Environmental Science & Policy, 2021
In recent years, governments, donors and policy makers across sub-Saharan Africa (SSA) have increasingly realised the potential of formalizing and supporting artisanal and small-scale mining (ASM)-low tech, labour-intensive mineral processing and extracting. A significant body of evidence suggests that ASM has become the most important rural non-farm activity across SSA, and by making it the centrepiece of new rural development strategies being launched across the continent, it could help governments meet a number of targets linked to the UN Sustainable Development Goals (SDGs). Focusing on the West African country of Sierra Leone, this paper explores recent reforms to ASM, examining both their potential to support a formalized sector, and to make contributions to the SDGs. In doing so, two broad sets of formalization reforms that have taken place, or are underway, are analysed.
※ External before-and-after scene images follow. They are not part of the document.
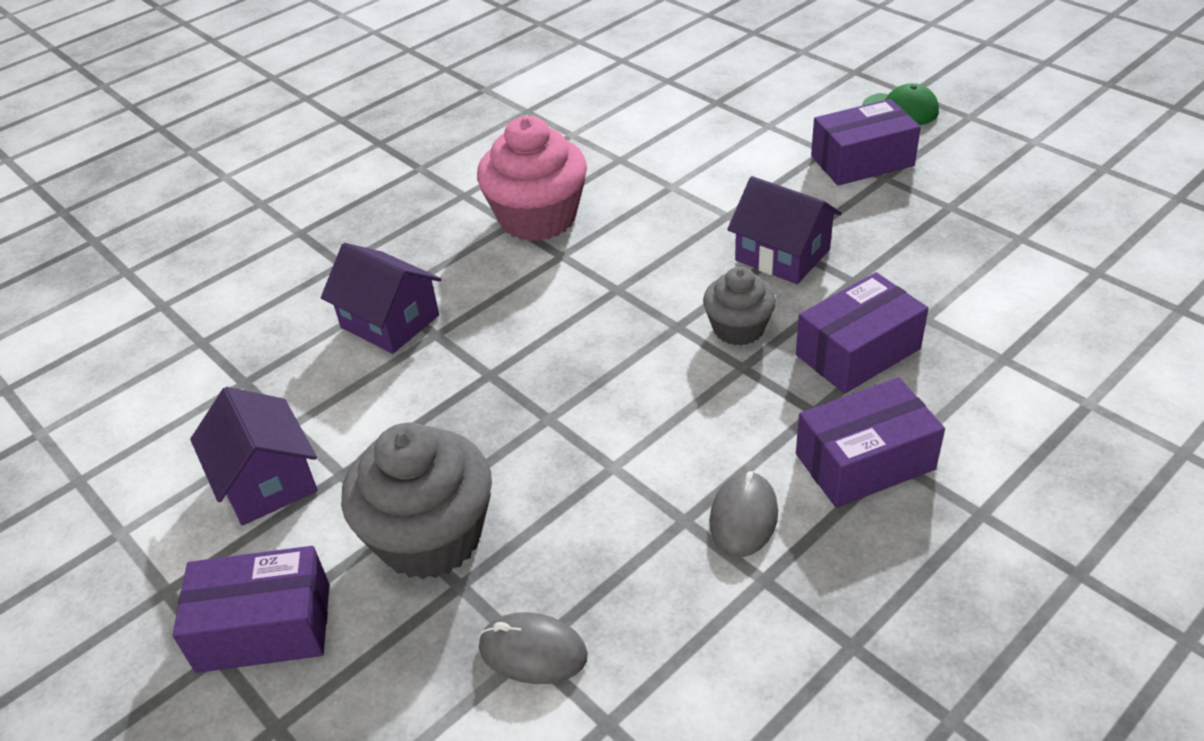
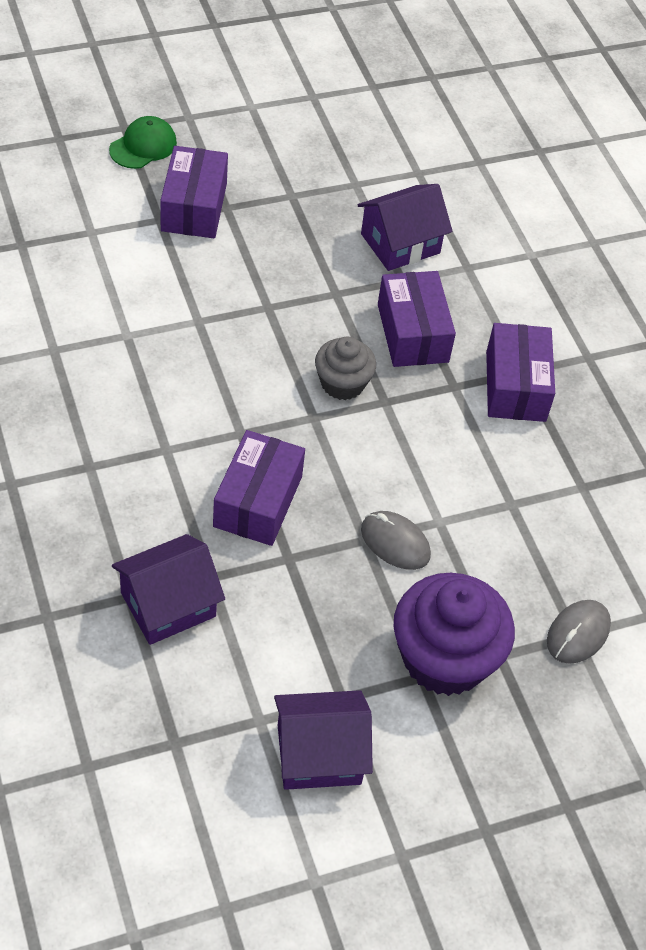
camera: 75 degrees left, 10 degrees up
purple box [173,546,330,673] -> purple box moved to [213,430,305,546]
grey cupcake [341,423,492,579] -> purple cupcake [393,573,515,696]
pink cupcake [477,116,587,241] -> none
grey mouse [709,471,778,557] -> grey mouse moved to [361,511,431,570]
purple house [727,176,842,284] -> purple house moved to [358,184,453,271]

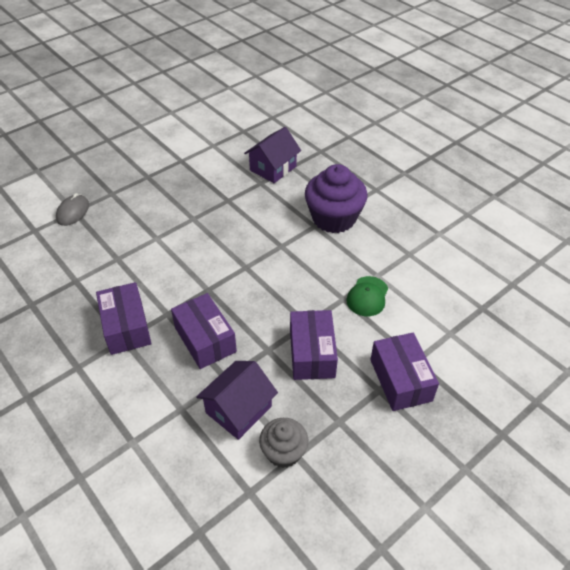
camera: 165 degrees right, 5 degrees down
green cap [109,116,177,169] -> green cap moved to [346,276,388,316]
purple box [213,430,305,546] -> purple box moved to [290,310,338,380]
purple house [274,690,373,790] -> none
grey cupcake [315,337,376,400] -> grey cupcake moved to [259,418,308,468]
grey mouse [361,511,431,570] -> none
purple cupcake [393,573,515,696] -> purple cupcake moved to [305,164,368,233]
First, the paper examines Sierra Leone's legal, policy and regulatory reforms that have shaped the development of a number of laws and policies, including the Mines and Minerals Act of 2009. Second, it analyses institutional reforms resulting from the splitting of policy making and regulatory functions, especially the decentralization of the artisanal mining licencing process. The paper argues that beneath these changes, there exists intractable continuities of informality that make reforms in the sector superficial, unsustainable, and potentially a barrier to attaining the SDGs. Underlining these continuities, the paper suggests, is the role that ASM has traditionally played in a political economy that links powerful local Chieftains with national politicians in mutually beneficial relationships, which invariably render formal state regulators such as the National Minerals Agency and Environment Protection Agency largely uncoordinated, and operationally weak. The paper concludes by arguing that that the persistence of informality in the sector needs to first be dismantled as a rational strategy for those who profit from it, and only then can sustainable mining reforms be linked to broader development initiatives, such as attaining the SDGs.